■ **What you will do**
Once you find the line with "X139860000Y-103000000D03*" in the entries below, return exactly every line from it through the line with "X131655000Y-85500000D03*".

■ **Provided data**
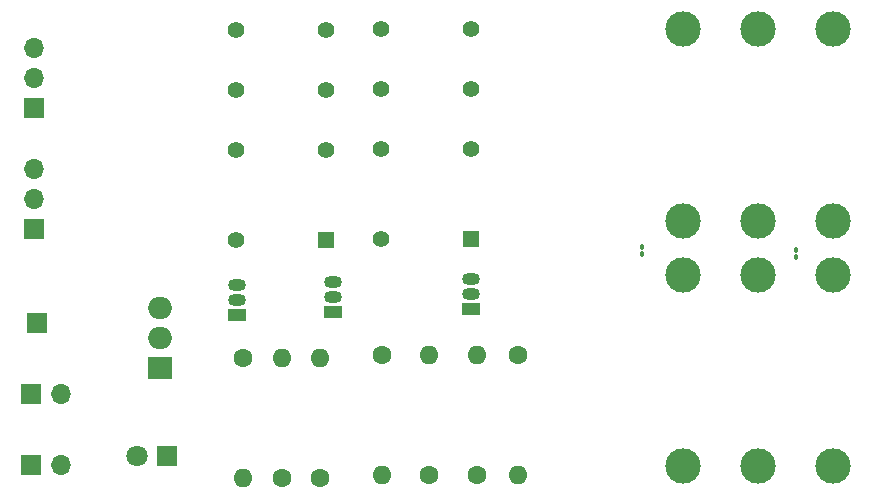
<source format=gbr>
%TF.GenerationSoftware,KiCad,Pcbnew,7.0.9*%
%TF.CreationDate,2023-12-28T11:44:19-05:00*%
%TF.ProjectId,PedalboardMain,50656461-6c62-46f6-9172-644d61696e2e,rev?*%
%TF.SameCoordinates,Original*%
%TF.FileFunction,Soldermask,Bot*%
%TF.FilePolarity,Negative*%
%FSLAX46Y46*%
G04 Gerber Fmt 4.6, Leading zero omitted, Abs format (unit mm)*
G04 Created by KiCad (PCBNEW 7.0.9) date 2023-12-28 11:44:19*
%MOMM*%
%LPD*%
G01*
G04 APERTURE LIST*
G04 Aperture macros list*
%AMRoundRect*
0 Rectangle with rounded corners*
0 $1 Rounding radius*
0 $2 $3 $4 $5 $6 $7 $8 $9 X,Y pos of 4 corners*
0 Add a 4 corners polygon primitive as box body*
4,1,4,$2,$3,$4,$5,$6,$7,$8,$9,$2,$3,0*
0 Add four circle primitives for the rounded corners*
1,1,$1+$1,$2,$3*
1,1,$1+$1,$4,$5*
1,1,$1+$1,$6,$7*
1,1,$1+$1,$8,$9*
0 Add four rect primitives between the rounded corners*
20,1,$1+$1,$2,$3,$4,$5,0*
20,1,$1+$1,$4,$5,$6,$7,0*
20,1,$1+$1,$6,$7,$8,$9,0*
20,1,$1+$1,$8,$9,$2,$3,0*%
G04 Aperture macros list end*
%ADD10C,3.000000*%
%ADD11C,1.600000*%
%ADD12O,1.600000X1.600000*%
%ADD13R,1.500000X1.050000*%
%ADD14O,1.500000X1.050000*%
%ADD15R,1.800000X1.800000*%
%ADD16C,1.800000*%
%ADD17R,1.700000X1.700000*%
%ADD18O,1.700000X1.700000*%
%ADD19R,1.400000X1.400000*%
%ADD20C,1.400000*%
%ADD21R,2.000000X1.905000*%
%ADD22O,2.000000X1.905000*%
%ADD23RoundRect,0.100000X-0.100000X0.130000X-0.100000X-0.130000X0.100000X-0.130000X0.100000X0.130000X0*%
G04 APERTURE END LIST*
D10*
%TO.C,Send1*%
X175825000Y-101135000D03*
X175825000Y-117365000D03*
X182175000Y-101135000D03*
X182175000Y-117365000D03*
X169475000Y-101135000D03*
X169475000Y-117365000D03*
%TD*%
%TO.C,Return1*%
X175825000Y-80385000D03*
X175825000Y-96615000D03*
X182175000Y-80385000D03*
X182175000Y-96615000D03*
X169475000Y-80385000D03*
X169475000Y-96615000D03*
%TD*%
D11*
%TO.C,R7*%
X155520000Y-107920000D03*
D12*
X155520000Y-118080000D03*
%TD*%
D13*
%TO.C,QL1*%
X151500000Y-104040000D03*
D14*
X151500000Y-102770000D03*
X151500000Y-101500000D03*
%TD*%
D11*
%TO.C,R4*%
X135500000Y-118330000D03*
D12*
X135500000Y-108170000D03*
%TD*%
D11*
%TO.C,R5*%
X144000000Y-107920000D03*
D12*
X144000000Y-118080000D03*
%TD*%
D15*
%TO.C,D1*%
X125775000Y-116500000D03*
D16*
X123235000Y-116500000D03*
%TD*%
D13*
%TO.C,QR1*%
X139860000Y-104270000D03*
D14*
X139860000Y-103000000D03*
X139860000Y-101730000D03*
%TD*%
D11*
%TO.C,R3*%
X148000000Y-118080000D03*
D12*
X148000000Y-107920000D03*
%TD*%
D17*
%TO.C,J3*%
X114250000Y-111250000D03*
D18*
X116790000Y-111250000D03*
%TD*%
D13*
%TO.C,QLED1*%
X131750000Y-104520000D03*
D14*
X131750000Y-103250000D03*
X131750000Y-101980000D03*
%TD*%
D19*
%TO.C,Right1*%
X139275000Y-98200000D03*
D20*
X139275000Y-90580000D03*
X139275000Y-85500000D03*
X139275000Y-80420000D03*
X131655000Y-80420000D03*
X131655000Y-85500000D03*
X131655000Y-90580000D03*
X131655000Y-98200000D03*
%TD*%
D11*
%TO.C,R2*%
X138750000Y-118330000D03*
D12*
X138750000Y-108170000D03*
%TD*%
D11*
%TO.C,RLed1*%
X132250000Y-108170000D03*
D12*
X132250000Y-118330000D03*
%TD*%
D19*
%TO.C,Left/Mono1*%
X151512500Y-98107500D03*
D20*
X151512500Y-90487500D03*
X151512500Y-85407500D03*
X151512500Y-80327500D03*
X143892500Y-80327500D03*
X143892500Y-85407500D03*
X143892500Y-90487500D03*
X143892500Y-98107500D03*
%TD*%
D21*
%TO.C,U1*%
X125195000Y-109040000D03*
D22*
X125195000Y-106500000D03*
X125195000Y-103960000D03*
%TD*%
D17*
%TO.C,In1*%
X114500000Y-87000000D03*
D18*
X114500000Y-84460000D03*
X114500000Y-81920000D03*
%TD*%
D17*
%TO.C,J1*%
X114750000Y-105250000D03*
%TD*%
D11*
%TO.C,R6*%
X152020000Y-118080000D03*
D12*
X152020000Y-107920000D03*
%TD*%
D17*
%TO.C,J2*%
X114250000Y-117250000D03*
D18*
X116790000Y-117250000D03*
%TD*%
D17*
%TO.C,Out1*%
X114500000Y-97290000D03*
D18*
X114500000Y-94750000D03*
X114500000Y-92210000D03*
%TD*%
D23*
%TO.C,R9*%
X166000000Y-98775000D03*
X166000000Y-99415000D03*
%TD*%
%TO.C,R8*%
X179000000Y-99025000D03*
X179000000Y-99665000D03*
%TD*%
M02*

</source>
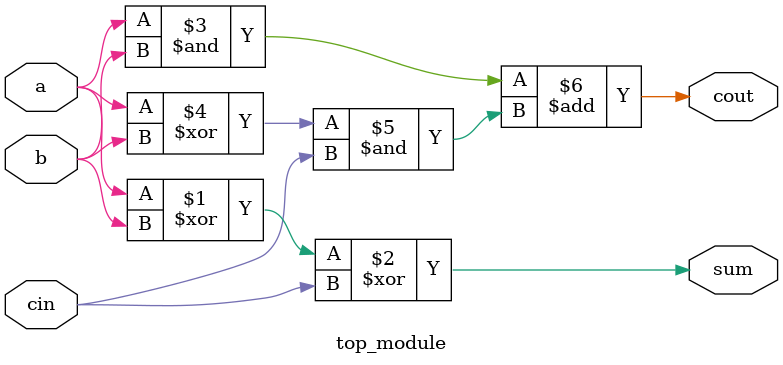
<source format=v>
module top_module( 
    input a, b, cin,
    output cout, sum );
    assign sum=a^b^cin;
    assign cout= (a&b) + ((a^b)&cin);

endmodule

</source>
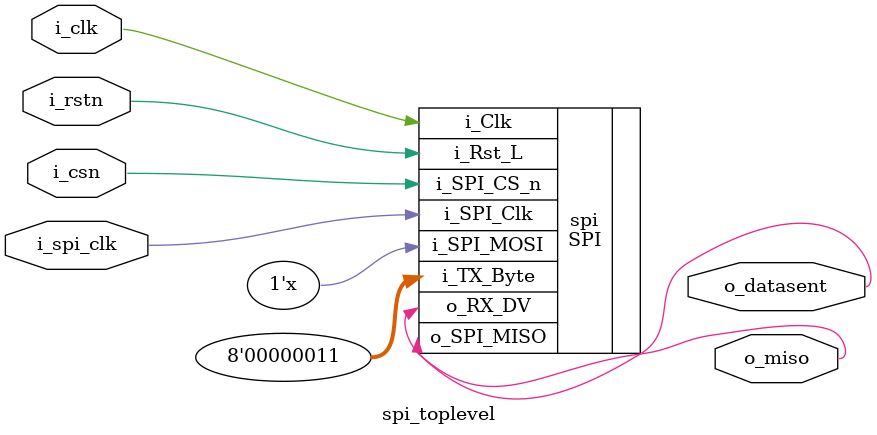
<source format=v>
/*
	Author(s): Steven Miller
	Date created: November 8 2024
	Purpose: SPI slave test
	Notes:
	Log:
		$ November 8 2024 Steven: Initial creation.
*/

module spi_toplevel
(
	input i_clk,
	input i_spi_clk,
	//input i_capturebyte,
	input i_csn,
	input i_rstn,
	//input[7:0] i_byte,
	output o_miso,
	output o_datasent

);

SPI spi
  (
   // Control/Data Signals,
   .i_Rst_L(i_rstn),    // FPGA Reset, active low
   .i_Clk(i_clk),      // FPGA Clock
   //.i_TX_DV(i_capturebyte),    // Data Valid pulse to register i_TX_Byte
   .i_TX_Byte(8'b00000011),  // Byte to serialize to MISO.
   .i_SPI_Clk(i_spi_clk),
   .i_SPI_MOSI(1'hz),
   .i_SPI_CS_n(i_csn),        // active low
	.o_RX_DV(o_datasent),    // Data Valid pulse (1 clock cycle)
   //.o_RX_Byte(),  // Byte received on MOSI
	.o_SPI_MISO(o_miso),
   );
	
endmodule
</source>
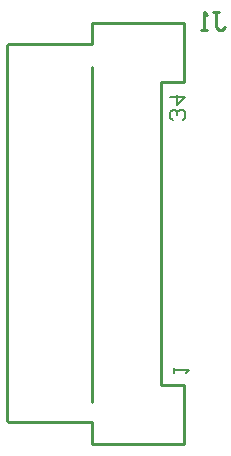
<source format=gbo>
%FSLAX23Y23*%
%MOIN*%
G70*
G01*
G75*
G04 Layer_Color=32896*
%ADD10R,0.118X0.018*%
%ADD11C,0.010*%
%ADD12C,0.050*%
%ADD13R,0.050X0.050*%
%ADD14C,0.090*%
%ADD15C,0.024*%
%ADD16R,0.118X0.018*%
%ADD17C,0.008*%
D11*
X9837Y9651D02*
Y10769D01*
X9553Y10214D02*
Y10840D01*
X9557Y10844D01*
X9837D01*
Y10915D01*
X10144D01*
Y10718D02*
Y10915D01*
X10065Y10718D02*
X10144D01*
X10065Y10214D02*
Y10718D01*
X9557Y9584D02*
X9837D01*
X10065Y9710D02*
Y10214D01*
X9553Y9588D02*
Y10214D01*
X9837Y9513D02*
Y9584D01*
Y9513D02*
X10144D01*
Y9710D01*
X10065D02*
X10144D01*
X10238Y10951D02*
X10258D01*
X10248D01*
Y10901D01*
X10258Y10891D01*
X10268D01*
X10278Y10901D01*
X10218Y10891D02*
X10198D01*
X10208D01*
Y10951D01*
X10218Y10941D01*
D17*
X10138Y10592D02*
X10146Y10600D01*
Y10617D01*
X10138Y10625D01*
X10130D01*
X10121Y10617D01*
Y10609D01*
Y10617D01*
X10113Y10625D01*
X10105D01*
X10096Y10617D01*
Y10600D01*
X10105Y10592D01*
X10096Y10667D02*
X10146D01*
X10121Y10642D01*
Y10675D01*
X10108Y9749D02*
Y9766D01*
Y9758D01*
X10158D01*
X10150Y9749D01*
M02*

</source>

■ **Output for this exercise**
X139860000Y-103000000D03*
X139860000Y-101730000D03*
%TD*%
D11*
%TO.C,R3*%
X148000000Y-118080000D03*
D12*
X148000000Y-107920000D03*
%TD*%
D17*
%TO.C,J3*%
X114250000Y-111250000D03*
D18*
X116790000Y-111250000D03*
%TD*%
D13*
%TO.C,QLED1*%
X131750000Y-104520000D03*
D14*
X131750000Y-103250000D03*
X131750000Y-101980000D03*
%TD*%
D19*
%TO.C,Right1*%
X139275000Y-98200000D03*
D20*
X139275000Y-90580000D03*
X139275000Y-85500000D03*
X139275000Y-80420000D03*
X131655000Y-80420000D03*
X131655000Y-85500000D03*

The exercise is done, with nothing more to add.